— Exercise data —

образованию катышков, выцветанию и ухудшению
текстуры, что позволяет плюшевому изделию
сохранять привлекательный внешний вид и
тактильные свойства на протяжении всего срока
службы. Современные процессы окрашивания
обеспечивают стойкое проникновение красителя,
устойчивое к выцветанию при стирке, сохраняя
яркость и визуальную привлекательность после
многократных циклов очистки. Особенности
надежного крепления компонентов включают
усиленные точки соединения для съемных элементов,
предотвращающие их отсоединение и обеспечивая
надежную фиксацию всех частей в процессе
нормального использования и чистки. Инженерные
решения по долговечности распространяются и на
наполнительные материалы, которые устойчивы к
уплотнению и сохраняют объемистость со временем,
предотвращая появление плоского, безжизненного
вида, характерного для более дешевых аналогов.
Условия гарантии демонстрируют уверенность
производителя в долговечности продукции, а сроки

--

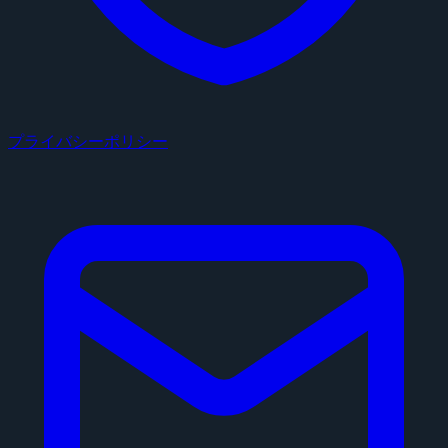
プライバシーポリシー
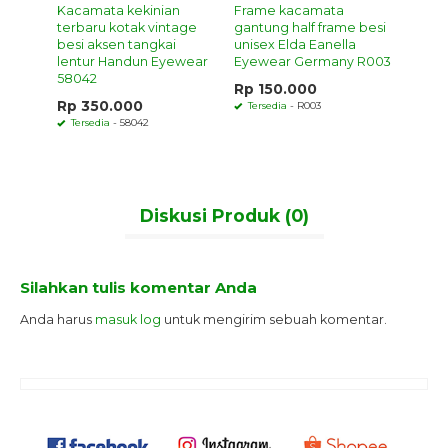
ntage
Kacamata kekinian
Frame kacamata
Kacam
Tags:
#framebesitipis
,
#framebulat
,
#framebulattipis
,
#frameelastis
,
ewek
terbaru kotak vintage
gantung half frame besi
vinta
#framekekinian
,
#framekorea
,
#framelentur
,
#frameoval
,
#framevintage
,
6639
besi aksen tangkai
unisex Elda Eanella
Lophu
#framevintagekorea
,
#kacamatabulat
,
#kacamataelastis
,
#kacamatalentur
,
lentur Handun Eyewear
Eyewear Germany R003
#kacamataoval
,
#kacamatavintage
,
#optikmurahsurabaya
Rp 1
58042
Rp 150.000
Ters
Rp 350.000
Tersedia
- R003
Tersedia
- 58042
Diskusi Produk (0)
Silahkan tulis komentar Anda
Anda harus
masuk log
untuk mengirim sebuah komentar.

* * *

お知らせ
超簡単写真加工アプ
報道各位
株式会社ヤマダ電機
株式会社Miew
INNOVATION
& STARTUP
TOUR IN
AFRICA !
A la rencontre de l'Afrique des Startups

— Problem statement —
Take everything from the line containing "образованию катышков, выцветанию и ухудшению" down to the line containing "многократных циклов очистки. Особенности", swap "красителя" for "краски", and reproduce only those lines with nothing else altered.

— Response area —
образованию катышков, выцветанию и ухудшению
текстуры, что позволяет плюшевому изделию
сохранять привлекательный внешний вид и
тактильные свойства на протяжении всего срока
службы. Современные процессы окрашивания
обеспечивают стойкое проникновение краски,
устойчивое к выцветанию при стирке, сохраняя
яркость и визуальную привлекательность после
многократных циклов очистки. Особенности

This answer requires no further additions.